Afterward, he worries about the few old people he may have saved, about whether they will ever recover strength and function after days or weeks in intensive care.

“If older people and their families knew all that was involved, the manipulation, the tubes, the drugs and the low chances for a good outcome, they’d opt for comfort care instead,” Dr. Davis said. He’s 66, and tattooed on his own chest is an informal advance directive: “Shock Thrice,” meaning that after three attempts at defibrillation, the team should stop resuscitation and allow him to die.

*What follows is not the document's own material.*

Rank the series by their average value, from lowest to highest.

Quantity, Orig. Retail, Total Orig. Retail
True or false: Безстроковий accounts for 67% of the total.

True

(A recent editorial in The Journal of General Internal Medicine, by the way, argues that a do-not-resuscitate tattoo isn’t actually an effective way to communicate end-of-life wishes; an advance directive or POLST – physician orders for life-sustaining treatment – works better.)

But Dr. John, a 20-year emergency medicine veteran now practicing at Johnson Memorial Medical Center in Stafford Springs, Conn., argues that the risk of brain damage with CPR is small and can arise in patients of any age. He sees the pain of broken ribs as a small price for staying alive.

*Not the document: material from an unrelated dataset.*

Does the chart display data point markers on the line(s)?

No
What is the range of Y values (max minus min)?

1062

“If you’re a reasonably healthy and functioning older adult, there’s no reason to withhold CPR,” Dr. John said. He’s 58, and he said, “If I’m in a supermarket and I go down, and there’s an external defibrillator and someone grabs it and shocks me within two minutes, I’m going home.”

And if an older person’s brain has lost oxygen for too long? “If he doesn’t benefit, he doesn’t lose anything,” Dr. John said. “You can make that decision the next day” – meaning, his family can ask to have the life support equipment in the intensive care unit discontinued. Or, he said, “people can make decisions on their own ahead of time by not calling 911.”

But the bottom line for Dr. John, who estimates that he’s resuscitated 300 to 400 people: “I’d give CPR a shot.”

This difference of opinion between two physicians who’ve saved hundreds of lives illustrates how personal these decisions are. For me, they recently became very personal.

My father, who will celebrate his 90th birthday next month, has generally enjoyed good health, taking just one prescription, for diabetes – until July, when he had an apparently mild heart attack. He’s recovered well, thanks, and is back in his independent living apartment playing balloon volleyball and taking tai chi, though he’s now also taking a bunch of added drugs.

Before, he was an almost-90-year-old diabetic, giving him extremely low odds of a successful resuscitation if his heart stopped. Now, he’s an almost-90-year-old diabetic with heart disease, and worse odds. We talked about what to do; he decided that he didn’t want to spend what would probably be his last moments swallowing tubes and having his ribs fractured.

Other people will reach other conclusions. My father, cheerfully and without apparent angst, signed a DNR form last week. It’s taped prominently on his kitchen cabinet, where the paramedics can spot it.


Paula Span is the author of “When the Time Comes: Families With Aging Parents Share Their Struggles and Solutions.”